Metro has started planning new districts for a drastically reduced Metro Council in response to legislation passed by the state legislature Thursday morning.
The legislation was signed into law almost immediately by Gov. Bill Lee, initiating a 30-day window for Metro to conjure new districts for a municipal body that can’t exceed 20 representatives. According to sources, a legal challenge from Metro could come as soon as Monday.
Metro Legal Director Wally Dietz issued a statement foreshadowing legal action opposing the state law that Dietz said contains “several serious legal defects." Mayor John Cooper urged state leaders to reconsider the legislation in a letter sent Monday, citing "practical and constitutional concerns" about invalid districts, truncated council terms and compressed implementation timelines.
Richel Albright, a spokesperson for the Metro Planning Department, said that planners will continue working within the shifting legal landscape.

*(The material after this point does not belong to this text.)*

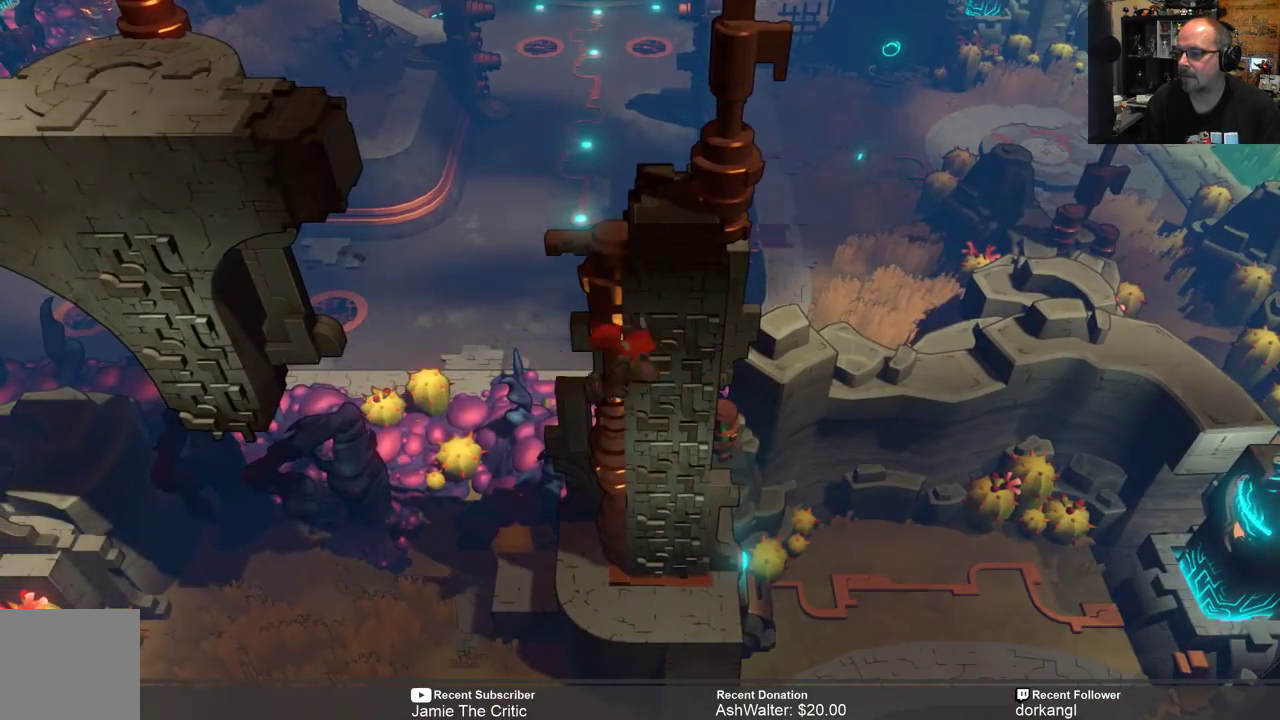
{"buttons": ["R2"], "left_stick": "left", "right_stick": "center", "events": [[167, "A", "up"]]}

“In accordance with State Law HB48/SB87, the Metro Planning Department has initiated the process of creating maps for redistricting the Metro Council,” reads a statement from Albright. “If at any point Metro Planning receives guidance from the Courts to cease our activities, we will do so immediately.”

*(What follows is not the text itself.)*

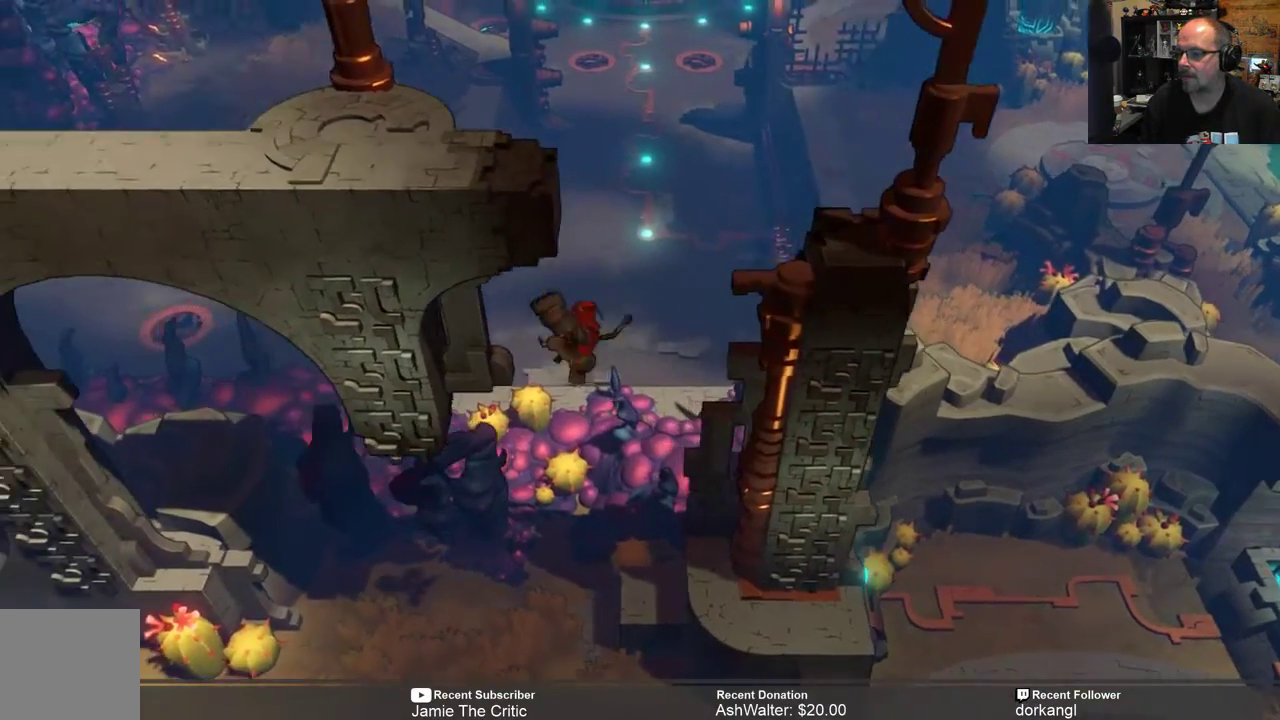
{"buttons": ["R2"], "left_stick": "left", "right_stick": "center", "events": []}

A small team of planners led by Greg Claxton has been tasked with reforming districts that are compliant with state law. The team must also observe criteria such as roughly equal population size across districts and representation protections guaranteed by the Voting Rights Act.
While the legislation caps any of the state's metropolitan bodies at 20, it does not prescribe a specific size for the council or its makeup. Currently, the 40-person body consists of 35 members representing roughly 20,000 constituents each across 35 districts, as well as five at-large representatives elected countywide. A reduced council could take many forms and distribute seats differently between districts and at-large members, a decision that will fall to current councilmembers.
Planning will hold open hours next week for councilmembers and candidates actively campaigning ahead of Metro’s Aug. 3 election. A court injunction could halt the process, but Vice Mayor Jim Shulman said the council has to operate quickly.
"We’re on very tight timeframes based on the law that passed," Shulman said. "If nothing happens, legally we’ll have to proceed very quickly. We’re going to let Metro Legal take initial action. But we can’t wait too long — that’s why we’re glad planning is going to start talking about possible new districts.”
In addition to redrawing districts, Metro may respond to other aspects of a reduced council. District 14 Councilmember Kevin Rhoten chairs the Budget and Finance Committee, currently considering funding tweaks for 2024. Those may include increased pay for councilmembers and more council staff.
“Obviously, reducing the size of council to 20 or fewer will significantly increase the workload for a councilmember in the years to come,” Rhoten said. “I think salary and staffing will be one of the first areas we will discuss to make sure the future councilmembers have what they need to help Nashville prosper.”